The experience of a hole appearing in the fuselage would most likely be unpleasant - but not automatically result in a apocalyptic vacuum killing of all the passengers and demolishing the plane.
Learn more about how to handle turbulence, wake turbulence and wind shear when the Pilot Talk podcast guides you through this topic. Listen below ⬇️
2. "Oxygen masks are a scam"
“Oxygen gets you high. In a catastrophic emergency, you're taking giant panicked breaths. Suddenly you become euphoric, docile. You accept your fate. It's all right here. Emergency water landing - 600 miles an hour. Blank faces, calm as Hindu cows.”

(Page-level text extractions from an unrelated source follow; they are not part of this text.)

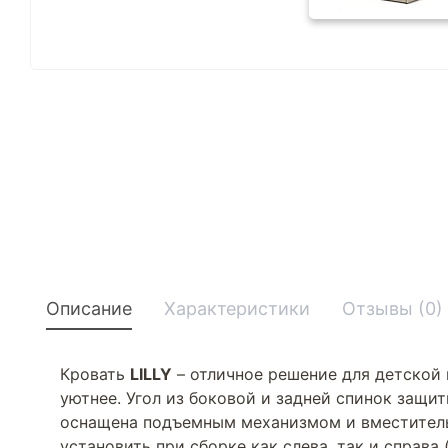
Описание
Характеристики
Отзывы (0)
Кровать
LILLY
– отличное решение для детской 
уютнее. Угол из боковой и задней спинок защит
оснащена подъемным механизмом и вместитель
установить при сборке как слева, так и справ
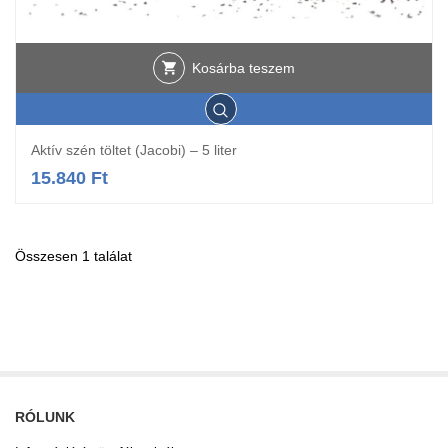
Kosárba teszem
Aktív szén töltet (Jacobi) – 5 liter
15.840
Ft
Összesen 1 találat
RÓLUNK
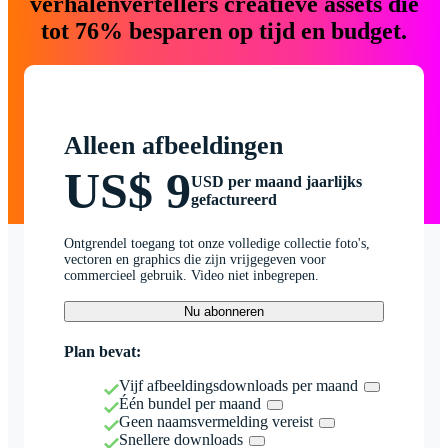
verhalenvertellers creatieve assets die
tot 76% besparen op tijd en budget.
Alleen afbeeldingen
US$ 9
USD per maand jaarlijks
gefactureerd
Ontgrendel toegang tot onze volledige collectie foto's,
vectoren en graphics die zijn vrijgegeven voor
commercieel gebruik. Video niet inbegrepen.
Nu abonneren
Plan bevat:
Vijf afbeeldingsdownloads per maand
Één bundel per maand
Geen naamsvermelding vereist
Snellere downloads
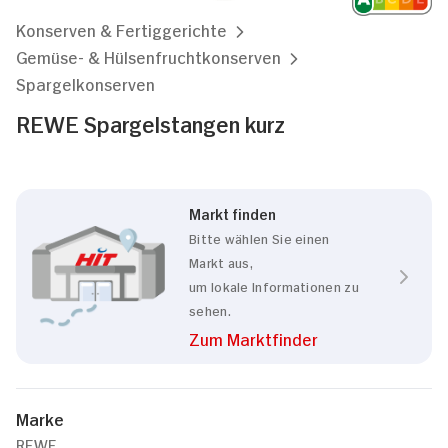
Konserven & Fertiggerichte
Gemüse- & Hülsenfruchtkonserven
Spargelkonserven
REWE Spargelstangen kurz
Markt finden
Bitte wählen Sie einen
Markt aus,
um lokale Informationen zu
sehen.
Zum Marktfinder
Marke
REWE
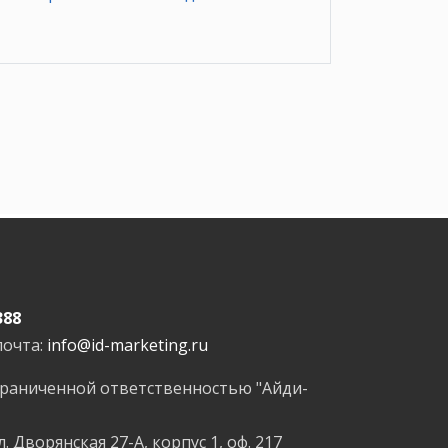
388
почта:
info@id-marketing.ru
граниченной ответственностью "Айди-
л. Дворянская 27-А, корпус 1, оф. 217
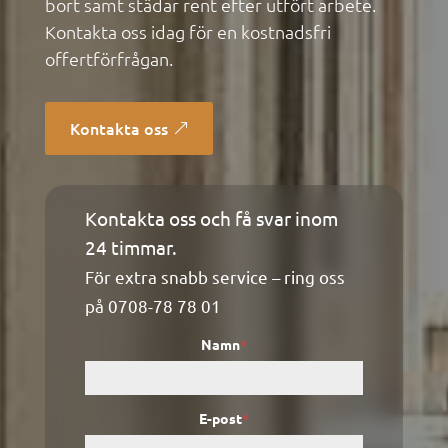
bort samt städar rent efter utfört arbete.
Kontakta oss idag för en kostnadsfri
offertförfrågan.
Kontakta oss
Kontakta oss och få svar inom
Kontaktformulär
24 timmar.
För extra snabb service – ring oss
på
0708-78 78 01
Namn
*
E-post
*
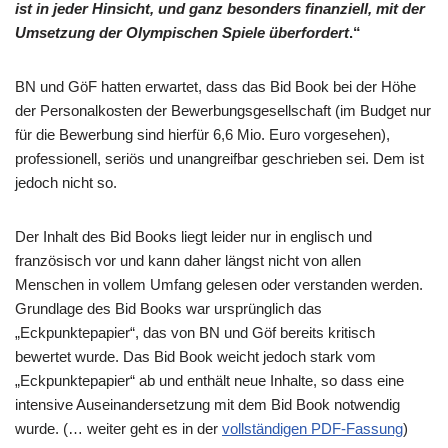
ist in jeder Hinsicht, und ganz besonders finanziell, mit der
Umsetzung der Olympischen Spiele überfordert
.“
BN und GöF hatten erwartet, dass das Bid Book bei der Höhe
der Personalkosten der Bewerbungsgesellschaft (im Budget nur
für die Bewerbung sind hierfür 6,6 Mio. Euro vorgesehen),
professionell, seriös und unangreifbar geschrieben sei. Dem ist
jedoch nicht so.
Der Inhalt des Bid Books liegt leider nur in englisch und
französisch vor und kann daher längst nicht von allen
Menschen in vollem Umfang gelesen oder verstanden werden.
Grundlage des Bid Books war ursprünglich das
„Eckpunktepapier“, das von BN und Göf bereits kritisch
bewertet wurde. Das Bid Book weicht jedoch stark vom
„Eckpunktepapier“ ab und enthält neue Inhalte, so dass eine
intensive Auseinandersetzung mit dem Bid Book notwendig
wurde. (… weiter geht es in der
vollständigen PDF-Fassung
)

We blame Brad Pitt for this one.
In the event of oxygen masks being activated, just put them on, it makes the oxygen poor environment at 30 000 ft. a lot more comfortable.

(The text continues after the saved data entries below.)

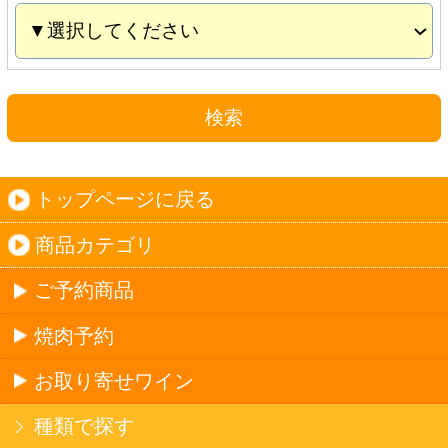
お取り寄せワイン
種類で探す
産地で探す
ブドウ品種で探す
ハイクラスワイン
ご利用ガイド
オンライン専用お問い合わせ
カートを見る
新規ご利用登録
ログイン
セイコーマートHOME
当サイトについて
個人情報保護方針
©Secoma Company, Ltd. 2016 All rights reserved.
20歳未満の方の酒類の購入や、飲酒は法律で禁
じられています。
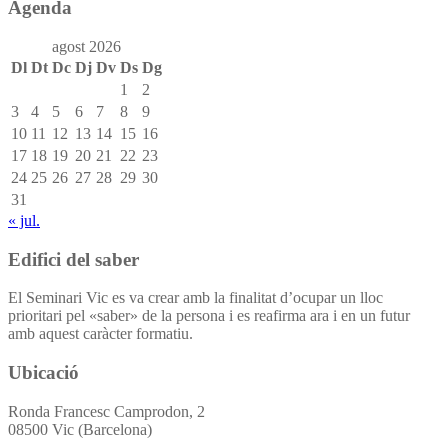
Agenda
agost 2026
Dl
Dt
Dc
Dj
Dv
Ds
Dg
1
2
3
4
5
6
7
8
9
10
11
12
13
14
15
16
17
18
19
20
21
22
23
24
25
26
27
28
29
30
31
« jul.
Edifici del saber
El Seminari Vic es va crear amb la finalitat d’ocupar un lloc
prioritari pel «saber» de la persona i es reafirma ara i en un futur
amb aquest caràcter formatiu.
Ubicació
Ronda Francesc Camprodon, 2
08500 Vic (Barcelona)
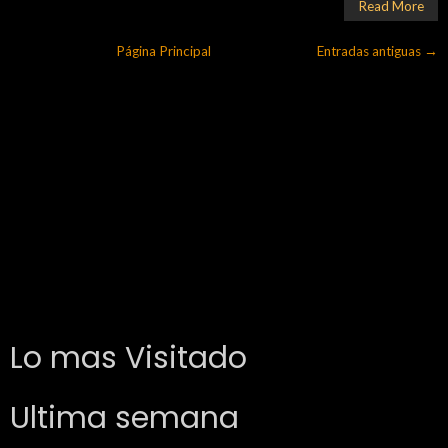
Read More
Página Principal
Entradas antiguas →
Lo mas Visitado
Ultima semana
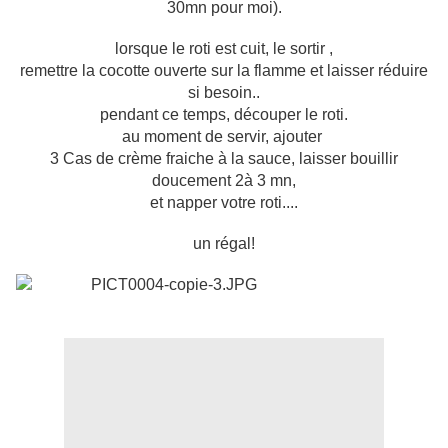
30mn pour moi).
lorsque le roti est cuit, le sortir ,
remettre la cocotte ouverte sur la flamme et laisser réduire
si besoin..
pendant ce temps, découper le roti.
au moment de servir, ajouter
3 Cas de crème fraiche à la sauce, laisser bouillir
doucement 2à 3 mn,
et napper votre roti....
un régal!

3. "You can get sucked down an airplane toilet"
Worryingly enough, this isn’t an entirely false statement…
Obviously you wouldn’t be sucked out of the airplane - but in theory you could get stuck to the toilet seat if you manage to create a perfect seal between the toilet and your body (Mythbusters tried this one out!).

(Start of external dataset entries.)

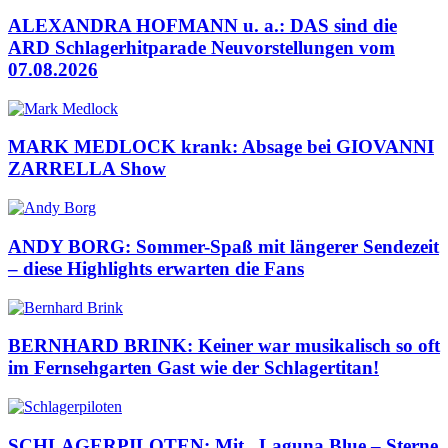
ALEXANDRA HOFMANN u. a.: DAS sind die
ARD Schlagerhitparade Neuvorstellungen vom
07.08.2026
MARK MEDLOCK krank: Absage bei GIOVANNI
ZARRELLA Show
ANDY BORG: Sommer-Spaß mit längerer Sendezeit
– diese Highlights erwarten die Fans
BERNHARD BRINK: Keiner war musikalisch so oft
im Fernsehgarten Gast wie der Schlagertitan!
SCHLAGERPILOTEN: Mit „Laguna Blue – Sterne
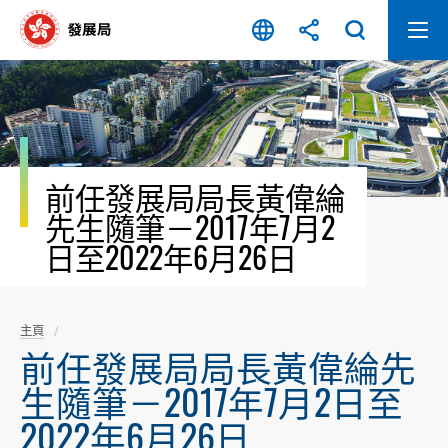
跳
至
內
容
開
始
前任發展局局長黃偉綸
先生隨筆－2017年7月2
日至2022年6月26日
主頁
前任發展局局長黃偉綸先
生隨筆－2017年7月2日至
2022年6月26日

It’s difficult to achieve, but to be on the safe side, just stand up before flushing…
4. "If the airplane fails mid-flight you will plummet out of the air and fall towards your imminent demise"
Airplane crashes in movies are often seriously dramatic - the typical scenario goes something like this: the plane hits rough turbulence and all of a sudden, BOOM! Passengers and luggage suddenly defy gravity and are tossed around the cabin like rag dolls, while the aircraft itself breaks all rules of physics and plunge like a stone from the sky. This is pretty standard Hollywood, and as a result it’s what most people expect will happen in case a plane stops working mid-flight.
First of all, turbulence is not something you need to worry about, it´s comparable to the ocean waves you experience while on a boat and todays aircraft are definitely designed to cope with it - just check out this video of Boeings wing test and you'll see what I'm talking about.
Now that the issue of turbulence is out of the picture, let´s move on... If all engines would suddenly fail on an aircraft (Please note, that the pilots are still able to fly a plane with 3 out of 4 engines down!) you won’t simply fall out of the sky.
An airplane is designed to keep gliding forward, as long as there is air moving across the wings, a lift will be generated (much like an paper airplane – you probably folded those as a kid?). Your standard passenger aircraft has a glide ratio of 15 to 1, meaning that for every feet the plane drops in altitude, it will move 15 feet forward. So in the case of total engine failure at 30 000 feet, the plane will still glide a significant distance before hitting the ground - making it possible to locate a safe landing spot within gliding distance (A so called dead-stick landing).
We’ll take the opportunity to point out that the chances of surviving an actual plane crash is approximately 95%, and the odds of a plane crash occurring in the first place is one for every 1.2 million flights...
Need a more pedagogic projection of that statistic? Here is a list of things more likely to kill you than a plane crash.
The automatization of the aviation industry has pushed boundaries, improved the capabilities of pilots and increased aviation safety, but to assume that an autopilot can fly a plane on its own is a severe misconception - To quote Patrick Smith: ”A plane is as able to fly itself about as much as the modern operating room can perform an operation by itself”.
The autopilot is a very useful tool for pilots, however, it’s nothing but a tool, and it can only do what the pilots have programmed it to do. It requires regular inputs to function properly and the pilots must still pay attention to how the autopilot acts.
In contrary to popular assumptions the majority of a flight is still, very much a manual affair, especially when it comes to the crucial stages of take-off and landing.
It is true that technology has come a long way since the dawn of aviation, however, to assume that airplanes fly themselves nowadays, is not only ridiculous, but an insult towards pilots.